__Problem to work on__. Where the data below has the string "order", return the whole line.

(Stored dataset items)
===============
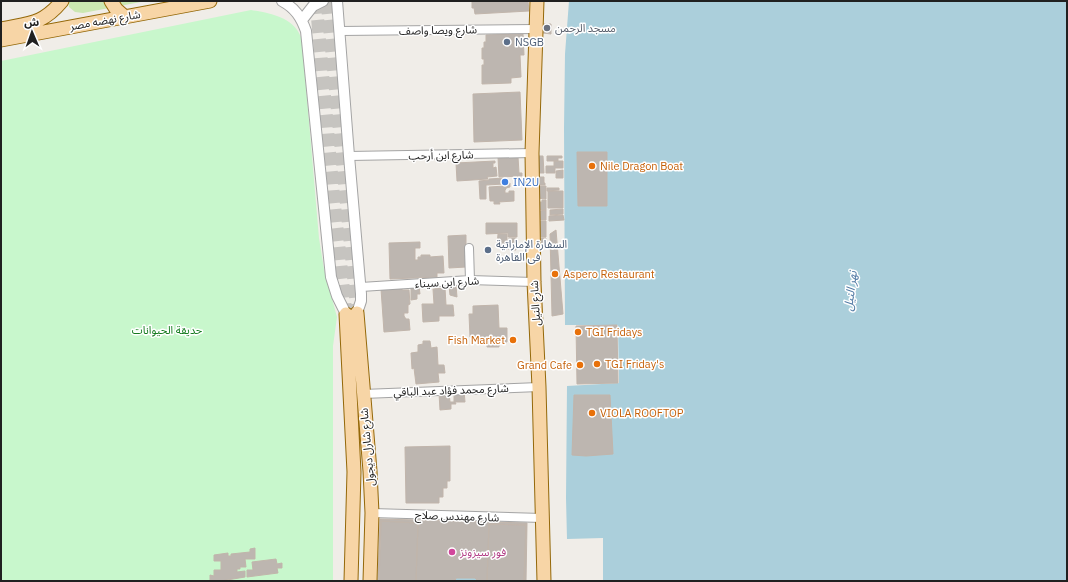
<svg xmlns="http://www.w3.org/2000/svg" width="1068" height="582" viewBox="0 0 1068 582" font-family="'IBM Plex Sans','Noto Sans Arabic',sans-serif">
<rect width="100%" height="100%" fill="#f0ede8"/>
<path fill="#cbe7b1" d="M68 1H146L83 13 75 12 69 7Z"/>
<path fill="#c8f7cc" d="M251 10C271 13 296 18 302 40L319 238 324 269 337 317 333 346V581H1V61Z"/>
<path fill="#abcfdb" d="M569 1H1067V581H603V538L567 539 566 498 567 386 619 383 618 325H565L564 128 565 54Z
M456 578H475L478 581H455Z"/>
<path fill="#bdb6b0" stroke="#c1b5ab" d="M472 1H528L529 11 475 14 474 8H472Z
M543 24H551V34L543 33Z
M523 34 524 55H520L521 77 511 78V83L482 84V65H484V59H482V48H484V42H486V35Z
M520 92 522 140 474 142 473 94Z
M577 152H607V206H578Z
M537 156H543L544 173H539Z
M547 156H562V158H558V161H547Z
M498 157H518L519 173H522V176L499 177Z
M495 161V163H493V168L496 167 497 176 487 177 488 179 457 181 456 163Z
M554 161H563V168H555V173H546V166H554Z
M563 170V178H556V171Z
M539 177H544V183H545V185H536Z
M504 178V184L486 185V199H480L479 181 489 180V179Z
M505 183H510V187L506 188V189L505 190V193H509V191H514V201L499 202 500 204H494V201H490L489 187 505 186Z
M536 186H546V199L536 198Z
M547 188H559V190L547 191Z
M548 191H563V208H548Z
M542 200H546V210H540V202H542Z
M563 209V214L550 215V210Z
M546 210V220H540V211Z
M563 215 564 220 549 221V216Z
M540 221H546V237H541Z
M486 223H517V237H508V233L486 234Z
M556 230 563 314 552 316 550 234Z
M498 234H507V249H502V246H497Z
M466 235V267L449 268 448 236Z
M509 238H516V250H509Z
M541 238H546V248H541Z
M420 242V248H415V260H418V257H421V255H430V257L443 256 444 273H437V277L390 279 389 243Z
M456 285 457 297 450 295 449 286Z
M411 286H419L420 294H417V299L411 300Z
M402 288V290H409L410 304 408 305V313H404V316L406 319H409L410 330 384 332 381 289Z
M445 288 446 305H453L454 316H439V321L423 322 422 304H434L433 289Z
M498 305 499 328H507V342H499V347H487V344H484L483 337H470L469 314H473V306Z
M617 325 618 383 577 384 576 326Z
M423 341H430L431 348 437 347 438 365H444L445 373H438L439 382 416 384 414 368 412 369 411 353 418 352V345L423 344Z
M464 391 465 402H455L456 404H451V409L440 410 439 393 449 392 450 402H454V392Z
M574 395H610L613 454 586 456 572 455Z
M450 446V481H447V488H443V497H439V503H406L405 447Z
M380 519 527 523 526 581H524L526 525 489 524 487 581H478L475 578H456L455 581H416L418 523 381 521 378 581Z
M381 521 418 523 416 581H379Z
M489 524 526 525 524 581H487Z
M255 548V559H245L246 567H240V569H237V572L245 571V577L221 581H210V575L214 576V570H221V561H214V555L228 553V556H231V554L250 552V549Z
M276 559 277 564 282 563V568H277L278 573 247 577V570H253L252 562Z"/>
<g fill="none" stroke-linecap="round" stroke-linejoin="round">
<path stroke="#c6c4c0" stroke-width="13" stroke-dasharray="13 6" stroke-linecap="butt" d="M316 1 333 191 346 314
M327 1 357 313"/>
<defs>
<path id="minor" d="M340 31 536 29
M349 156 532 153
M469 248 470 280
M361 287 470 280 534 282
M363 394 539 387
M372 513 542 518"/>
<path id="tertiary" d="M282 1C295 8 301 17 306 31L331 277 337 296 346 314
M337 1 349 156 361 294V301L357 313
M302 20 313 6 323 1"/>
<path id="primary" d="M111 1 116 9 125 17
M537 1 532 153 534 282 539 387 544 581
M1 29C29 23 42 25 62 1
M1 40 210 1
M357 313 370 471 372 513 370 581
M346 314 354 472 351 581"/>
</defs>
<use href="#minor" stroke="#a4a4a4" stroke-width="10"/>
<use href="#tertiary" stroke="#a4a4a4" stroke-width="12"/>
<use href="#primary" stroke="#946809" stroke-width="15"/>
<use href="#minor" stroke="#fff" stroke-width="8"/>
<use href="#tertiary" stroke="#fff" stroke-width="10"/>
<use href="#primary" stroke="#f7d5a6" stroke-width="13"/>
</g>
<circle fill="#6b7280" stroke="#fff" stroke-width="1.5" cx="547" cy="28" r="4"/>
<g fill="#5c6f8a" stroke="#fff" stroke-width="1.5">
<circle cx="507" cy="42" r="4"/>
<circle cx="488" cy="250" r="4"/>
</g>
<g fill="#e8710a" stroke="#fff" stroke-width="1.5">
<circle cx="592" cy="166" r="4"/>
<circle cx="555" cy="274" r="4"/>
<circle cx="578" cy="332" r="4"/>
<circle cx="513" cy="340" r="4"/>
<circle cx="597" cy="364" r="4"/>
<circle cx="580" cy="365" r="4"/>
<circle cx="592" cy="413" r="4"/>
</g>
<circle fill="#3f7fe0" stroke="#fff" stroke-width="1.5" cx="505" cy="182" r="4"/>
<circle fill="#d1479c" stroke="#fff" stroke-width="1.5" cx="452" cy="552" r="4"/>
<g text-anchor="middle" dominant-baseline="central" stroke-width="3" stroke-linejoin="round" paint-order="stroke">
<g font-size="11" fill="#202020" stroke="#fff">
<text transform="translate(105 20) rotate(-10)">شارع نهضه مصر</text>
<text transform="translate(438 30) rotate(-1)">شارع ويصا واصف</text>
<text transform="translate(441 155) rotate(-1)">شارع ابن أرحب</text>
<text transform="translate(447 282) rotate(-3)">شارع ابن سيناء</text>
<text transform="translate(535 303) rotate(-93)">شارع النيل</text>
<text transform="translate(451 390) rotate(-2)">شارع محمد فؤاد عبد الباقي</text>
<text transform="translate(367 447) rotate(-95)">شارع شارل ديجول</text>
<text transform="translate(457 516) rotate(2)">شارع مهندس صلاح</text>
</g>
<g font-size="11" fill="#5b616d" stroke="#fff" text-anchor="start">
<text x="555" y="28">مسجد الرحمن</text>
</g>
<g font-size="11" fill="#4e5e75" stroke="#fff" text-anchor="start">
<text x="515" y="42">NSGB</text>
<text x="496" y="244">السفارة الإماراتية<tspan x="496" dy="13">فى القاهرة</tspan></text>
</g>
<g font-size="11" fill="#c56008" stroke="#fff" text-anchor="start">
<text x="600" y="166">Nile Dragon Boat</text>
<text x="563" y="274">Aspero Restaurant</text>
<text x="586" y="332">TGI Fridays</text>
<text x="505" y="340" text-anchor="end">Fish Market</text>
<text x="605" y="364">TGI Friday's</text>
<text x="572" y="365" text-anchor="end">Grand Cafe</text>
<text x="600" y="413">VIOLA ROOFTOP</text>
</g>
<g font-size="11" fill="#366cbe" stroke="#fff" text-anchor="start">
<text x="513" y="182">IN2U</text>
</g>
<g font-size="11" fill="#137a1d" stroke="#fff">
<text x="167" y="330">حديقة الحيوانات</text>
</g>
<g font-size="11" fill="#b23c85" stroke="#fff" text-anchor="start">
<text x="460" y="552">فور سيزونز</text>
</g>
<g font-size="12" font-style="italic" fill="#4f78a3" stroke="#fff">
<text transform="translate(850 291) rotate(-83)">نهر النيل</text>
</g>
</g>
<rect width="1068" height="582" fill="none" stroke="#202020" stroke-width="4"/>
<g transform="translate(32 32) rotate(358)" stroke="#ffffff" stroke-width="3" paint-order="stroke">
<path d="M0-3L7 15L0 10L-7 15Z" fill="#202020"/>
<text y="-6" font-size="11" font-weight="bold" text-anchor="middle" fill="#202020">ش</text>
</g>
</svg>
===============
__Task solution__.
<g text-anchor="middle" dominant-baseline="central" stroke-width="3" stroke-linejoin="round" paint-order="stroke">
<g transform="translate(32 32) rotate(358)" stroke="#ffffff" stroke-width="3" paint-order="stroke">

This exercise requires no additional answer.